Friday, 5/24 Milestone Update

Hi Keep Pounding Rob team!

I have a few milestone updates to share!

Rob continues to get stronger each day!! He has walked halfway around the block- WITHOUT the cane!

Rob is slowly but surely eating more solids. The taste is still off quiet a bit, but the doctors say this is normal and will improve.

We are close to the 90 day anniversary of his stem cell transplant!!

Next week are labs and infusions for IVIG (to strengthen immune system) and Reclast (to strengthen bones), and a pulmonologist appointment.

Thank you so much for your continued support and prayers!!

Have a great Memorial Day weekend!!

VGRP Diagnosis Explained

Hi Keep Pounding Rob team!

It’s been a week since Rob we learned that Rob had a Very Good Partial Response (VGPR) to the high dose chemotherapy and stem cell transplant. 

The word “partial” threw us for a loop at first, despite the “Very Good” in front of it. I think that’s human nature. 😉

From the Myeloma Central website, a Very Good Partial Response is described as:

“One of the 5 treatment response categories developed by the International Myeloma Working Group. VGPR is a less favorable response to treatment than stringent complete response (sCR) or complete response (CR), but is better than partial response (PR) or stable disease (SD).”

Source:  MyelomaCentral.com

Rob has faint traces of Multiple Myeloma that are too small to measure.  However, these traces are not active, and not lighting up the PET scan as they did last September.   In order to keep these traces inactive, Rob has started maintenance chemotherapy.  

These faint traces of multiple myeloma is why Rob’s diagnosis is  Very Good Partial Response.  While it is not complete remission, it is the next best outcome, and we are so thankful!

Coming Up Next:

Rob has quiet a few more appointments coming up in the next few months.  Monthly labs and oncology appointments, infusions, counseling, chemotherapy, palliative care, cardiologist, pulmonologist and rheumatologist care as well.

Each of these appointments will help Rob Keep Pounding as they keep a close eye on the Multiple Myeloma, and his overall health, including ongoing low blood pressure and high heart rate issues.

Between the excellent medical care he has received over the past nine months, and the love and support of all of you, we both feel fortunate beyond measure!

Thank you for helping us Keep Pounding!! We will continue to Keep Pounding our way to a Multiple Myeloma Cure!

No Active Multiple Myeloma!

Hi Keep Pounding Rob team!!

We had a great report from the oncologist!

No Active Multiple Myeloma!

There are five stages or ratings to classify Multiple Myeloma treatment.

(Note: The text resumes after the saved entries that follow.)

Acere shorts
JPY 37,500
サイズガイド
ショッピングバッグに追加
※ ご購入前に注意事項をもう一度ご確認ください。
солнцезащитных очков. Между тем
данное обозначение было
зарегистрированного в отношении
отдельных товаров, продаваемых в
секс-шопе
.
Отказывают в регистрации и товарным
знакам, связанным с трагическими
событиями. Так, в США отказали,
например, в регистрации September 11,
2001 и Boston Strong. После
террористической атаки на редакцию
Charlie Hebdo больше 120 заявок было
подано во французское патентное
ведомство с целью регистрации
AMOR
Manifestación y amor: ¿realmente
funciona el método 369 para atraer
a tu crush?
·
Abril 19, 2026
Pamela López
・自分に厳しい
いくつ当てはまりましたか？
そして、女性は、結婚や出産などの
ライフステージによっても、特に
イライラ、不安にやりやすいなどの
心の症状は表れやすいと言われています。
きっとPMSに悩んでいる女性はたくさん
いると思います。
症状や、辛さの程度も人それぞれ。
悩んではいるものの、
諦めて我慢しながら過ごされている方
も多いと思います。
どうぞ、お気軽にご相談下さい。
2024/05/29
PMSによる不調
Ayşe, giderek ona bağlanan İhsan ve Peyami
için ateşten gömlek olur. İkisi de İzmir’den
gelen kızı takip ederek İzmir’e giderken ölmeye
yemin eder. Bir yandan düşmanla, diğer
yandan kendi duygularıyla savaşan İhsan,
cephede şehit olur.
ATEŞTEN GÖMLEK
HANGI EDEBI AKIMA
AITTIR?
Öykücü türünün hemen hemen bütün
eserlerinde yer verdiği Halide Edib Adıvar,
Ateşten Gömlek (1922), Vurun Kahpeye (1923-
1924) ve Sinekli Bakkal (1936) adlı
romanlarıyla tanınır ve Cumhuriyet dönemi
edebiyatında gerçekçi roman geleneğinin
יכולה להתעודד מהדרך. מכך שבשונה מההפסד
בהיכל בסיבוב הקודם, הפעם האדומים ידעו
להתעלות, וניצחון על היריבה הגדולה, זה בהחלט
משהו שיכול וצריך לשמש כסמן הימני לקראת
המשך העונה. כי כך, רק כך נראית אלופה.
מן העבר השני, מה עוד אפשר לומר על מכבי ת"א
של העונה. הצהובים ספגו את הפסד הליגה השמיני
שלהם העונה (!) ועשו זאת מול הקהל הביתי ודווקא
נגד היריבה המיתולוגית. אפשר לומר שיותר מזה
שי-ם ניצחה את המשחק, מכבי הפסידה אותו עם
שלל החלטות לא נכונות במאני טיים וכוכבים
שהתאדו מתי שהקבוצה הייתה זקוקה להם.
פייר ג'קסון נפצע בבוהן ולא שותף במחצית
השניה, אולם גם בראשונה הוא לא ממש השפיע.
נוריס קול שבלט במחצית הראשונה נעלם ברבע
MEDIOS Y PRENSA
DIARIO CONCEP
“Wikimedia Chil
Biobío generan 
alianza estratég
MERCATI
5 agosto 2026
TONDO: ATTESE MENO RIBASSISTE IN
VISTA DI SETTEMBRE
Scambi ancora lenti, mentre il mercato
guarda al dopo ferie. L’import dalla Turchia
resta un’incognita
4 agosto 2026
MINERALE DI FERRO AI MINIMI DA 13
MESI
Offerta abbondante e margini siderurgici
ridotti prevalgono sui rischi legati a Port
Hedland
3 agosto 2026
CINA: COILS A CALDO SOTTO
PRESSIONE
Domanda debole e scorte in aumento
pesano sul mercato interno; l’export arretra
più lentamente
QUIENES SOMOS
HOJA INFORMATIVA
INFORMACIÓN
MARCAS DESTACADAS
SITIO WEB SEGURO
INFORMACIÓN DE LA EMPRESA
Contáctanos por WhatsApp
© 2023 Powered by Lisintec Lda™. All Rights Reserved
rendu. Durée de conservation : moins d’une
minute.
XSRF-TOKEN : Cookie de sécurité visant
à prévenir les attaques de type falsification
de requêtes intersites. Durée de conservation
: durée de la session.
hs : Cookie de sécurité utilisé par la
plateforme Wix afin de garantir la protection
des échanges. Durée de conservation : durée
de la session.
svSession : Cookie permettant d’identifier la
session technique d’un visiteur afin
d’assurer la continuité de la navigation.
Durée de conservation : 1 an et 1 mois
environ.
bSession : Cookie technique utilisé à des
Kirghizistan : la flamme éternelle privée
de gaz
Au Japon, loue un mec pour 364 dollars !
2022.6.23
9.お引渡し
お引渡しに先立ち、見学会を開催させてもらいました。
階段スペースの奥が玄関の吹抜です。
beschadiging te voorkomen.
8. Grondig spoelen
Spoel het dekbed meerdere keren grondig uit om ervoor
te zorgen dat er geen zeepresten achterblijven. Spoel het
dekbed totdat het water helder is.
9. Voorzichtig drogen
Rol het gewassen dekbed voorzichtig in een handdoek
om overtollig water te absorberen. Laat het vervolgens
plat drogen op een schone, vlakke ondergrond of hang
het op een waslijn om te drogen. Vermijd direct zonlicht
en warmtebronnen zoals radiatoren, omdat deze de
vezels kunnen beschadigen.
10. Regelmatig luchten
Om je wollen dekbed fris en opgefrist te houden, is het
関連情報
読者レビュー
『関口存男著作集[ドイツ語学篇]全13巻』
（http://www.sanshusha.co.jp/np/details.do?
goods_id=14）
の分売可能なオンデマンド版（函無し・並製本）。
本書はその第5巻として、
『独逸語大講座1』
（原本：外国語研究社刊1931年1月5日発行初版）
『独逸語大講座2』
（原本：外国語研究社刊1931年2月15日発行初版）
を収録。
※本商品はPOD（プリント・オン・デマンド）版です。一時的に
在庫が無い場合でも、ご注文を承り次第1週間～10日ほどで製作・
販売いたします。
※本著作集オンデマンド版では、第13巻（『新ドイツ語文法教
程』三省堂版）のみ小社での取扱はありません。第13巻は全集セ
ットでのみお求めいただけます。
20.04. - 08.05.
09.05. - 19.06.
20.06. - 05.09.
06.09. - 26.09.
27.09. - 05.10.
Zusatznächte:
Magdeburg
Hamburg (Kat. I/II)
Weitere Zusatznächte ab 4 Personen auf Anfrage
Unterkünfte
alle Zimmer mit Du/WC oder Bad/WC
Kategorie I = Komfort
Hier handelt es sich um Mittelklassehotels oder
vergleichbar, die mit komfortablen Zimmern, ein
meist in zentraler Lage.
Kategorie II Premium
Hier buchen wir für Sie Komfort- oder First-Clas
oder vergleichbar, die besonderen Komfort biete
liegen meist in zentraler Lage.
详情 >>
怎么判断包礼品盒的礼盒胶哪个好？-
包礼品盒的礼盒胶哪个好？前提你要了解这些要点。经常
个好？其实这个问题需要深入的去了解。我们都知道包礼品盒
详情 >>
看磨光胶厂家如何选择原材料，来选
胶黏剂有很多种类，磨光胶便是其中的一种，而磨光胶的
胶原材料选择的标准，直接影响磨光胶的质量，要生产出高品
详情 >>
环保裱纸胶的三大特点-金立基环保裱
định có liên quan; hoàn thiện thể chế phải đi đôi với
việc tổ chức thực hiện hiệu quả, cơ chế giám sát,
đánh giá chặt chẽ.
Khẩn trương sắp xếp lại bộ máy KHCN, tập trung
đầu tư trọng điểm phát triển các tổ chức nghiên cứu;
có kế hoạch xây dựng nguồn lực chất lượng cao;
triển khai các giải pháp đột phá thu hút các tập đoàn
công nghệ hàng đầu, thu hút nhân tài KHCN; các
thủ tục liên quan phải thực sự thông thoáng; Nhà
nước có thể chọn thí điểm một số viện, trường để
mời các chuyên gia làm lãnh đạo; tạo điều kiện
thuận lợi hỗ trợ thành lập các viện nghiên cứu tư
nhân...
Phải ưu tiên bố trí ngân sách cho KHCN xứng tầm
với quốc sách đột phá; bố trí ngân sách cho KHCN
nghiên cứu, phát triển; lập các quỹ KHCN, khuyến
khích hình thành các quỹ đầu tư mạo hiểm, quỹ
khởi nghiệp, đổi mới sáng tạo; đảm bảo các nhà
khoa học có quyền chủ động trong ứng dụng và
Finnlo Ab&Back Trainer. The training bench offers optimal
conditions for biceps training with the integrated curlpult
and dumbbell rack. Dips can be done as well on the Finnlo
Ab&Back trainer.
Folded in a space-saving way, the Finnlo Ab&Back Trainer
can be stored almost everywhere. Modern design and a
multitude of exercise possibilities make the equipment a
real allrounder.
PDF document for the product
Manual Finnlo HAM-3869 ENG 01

While he is not in complete remission, he is at the next best stage:

Very Good Partial Response

More details:

Very good partial response (VGPR) is not complete remission, but is the next best diagnosis.

There are some faint traces of inactive Multiple Myeloma, which are too small to measure. There is no active Multiple Myeloma now.

Rob will be placed on maintenance chemo to hopefully keep the inactive Multiple Myeloma in check.

We go back in three weeks for labs and four weeks for an oncologist appointment.

Keeping on top of the cancer is key. They will continue to monitor him closely for any changes. And we will continue to Keep Pounding those changes!!

Thank you, Keep Pounding Rob team!!! We could not have gotten through this past NINE months without ya’ll!

You have not only helped us keep our faith, but definitely strengthened it through the good days and the bad!!

I will update with more milestones as he continues to recover from the transplant. I will also have more detailed information about VGPR (Very Good Partial Response).

Much love and a heartfelt thank you to you all from Rob and myself!!